L’antique « route de la soie » reliait l’Iran à la côte syrienne en traversant l’Irak et en passant par Palmyre. Il est géographiquement impossible d’ouvrir d’autres grandes voies de communication à travers le désert. Par conséquent, la ville est devenue l’enjeu central de la guerre en Syrie. Après avoir été occupée durant un an par Daesh, elle a été libérée par l’Armée arabe syrienne et vient d’accueillir deux concerts, télévisés en Syrie et en Russie, pour célébrer la victoire sur le terrorisme.

Voici plus de cinq ans que la Syrie est en guerre. Ceux qui ont soutenu ce conflit l’expliquaient au départ par l’extension des « printemps arabes ». Mais plus personne aujourd’hui ne tient ce discours. Simplement parce que les gouvernements issus de ces « printemps » ont déjà été renversés. Loin d’être une aspiration démocratique, ces événements n’étaient qu’une tactique de changement des régimes laïques au profit des Frères musulmans.

On prétend désormais que le « printemps » syrien a été détourné par d’autres forces ; que la « révolution » —qui n’a jamais existé— aurait été dévorée par des jihadistes bien réels.

Ainsi que l’a fait remarquer le président Vladimir Poutine, au premier abord, le comportement des Occidentaux et des pays du Golfe est incohérent. Il est impossible sur le champ de bataille de combattre à la fois les jihadistes et la République et de prétendre se positionner sur un troisième côté. Or, nul ne choisit publiquement son camp, de sorte que la guerre se poursuit.

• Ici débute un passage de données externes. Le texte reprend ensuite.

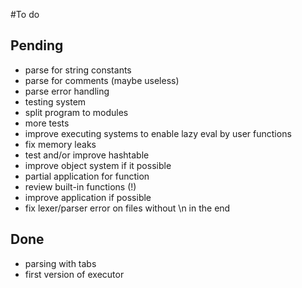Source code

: #To do

## Pending
- parse for string constants
- parse for comments (maybe useless)
- parse error handling
- testing system
- split program to modules
- more tests
- improve executing systems to enable lazy eval by user functions
- fix memory leaks
- test and/or improve hashtable
- improve object system if it possible
- partial application for function
- review built-in functions (!)
- improve application if possible
- fix lexer/parser error on files without \n in the end


## Done
- parsing with tabs
- first version of executor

La vérité est que cette guerre n’a pas de cause intérieure. Elle est le fruit d’un environnement non pas régional, mais global. Lorsqu’elle fut déclarée par le Congrès US en votant le Syrian Accountability Act, en 2003, l’objectif de Dick Cheney était de faire main basse sur les gigantesques réserves de gaz du pays. On sait aujourd’hui que le « pic pétrolier » du crude oil ne marque pas la fin du pétrole et que Washington va bientôt exploiter d’autres formes d’hydrocarbures dans le golfe du Mexique. L’objectif stratégique des États-Unis a donc changé. Désormais, c’est de contenir le développement économique et politique de la Chine et de la Russie en les forçant à commercer exclusivement par les voies maritimes que contrôlent leurs porte-avions.

Dès son arrivée au pouvoir, en 2012, le président Xi Jinping a annoncé l’intention de son pays de s’affranchir de cette contrainte et de construire deux routes commerciales continentales vers l’Union européenne. La première sur l’antique tracé de la route de la soie, la seconde via la Russie jusqu’en Allemagne. Immédiatement deux conflits ont surgi : d’abord la guerre en Syrie n’a plus eu comme objectif de changer le régime, mais de créer le chaos, tandis que le même chaos s’installait sans plus de raison en Ukraine. Puis, la Biélorussie s’est rapprochée de la Turquie et des États-Unis étendant au Nord la coupure de l’Europe en deux. Ainsi, deux conflits sans fin coupent les deux routes.

La bonne nouvelle, c’est que personne ne pourra négocier une victoire en Ukraine contre une défaite en Syrie car les deux guerres ont le même objectif. La mauvaise nouvelle, c’est que le chaos continuera sur les deux fronts tant que la Chine et la Russie ne seront pas parvenues à construire un autre axe de communication.

Par conséquent, il n’y a rien à espérer d’une négociation avec des gens qui sont payés pour faire durer le conflit. Mieux vaudrait faire preuve de pragmatisme, accepter l’idée que ces guerres ne sont que des moyens pour Washington de couper les routes de la soie. Ce n’est qu’à ce moment là qu’il sera possible de démêler les nombreux intérêts en jeu et de stabiliser toutes les zones habitées.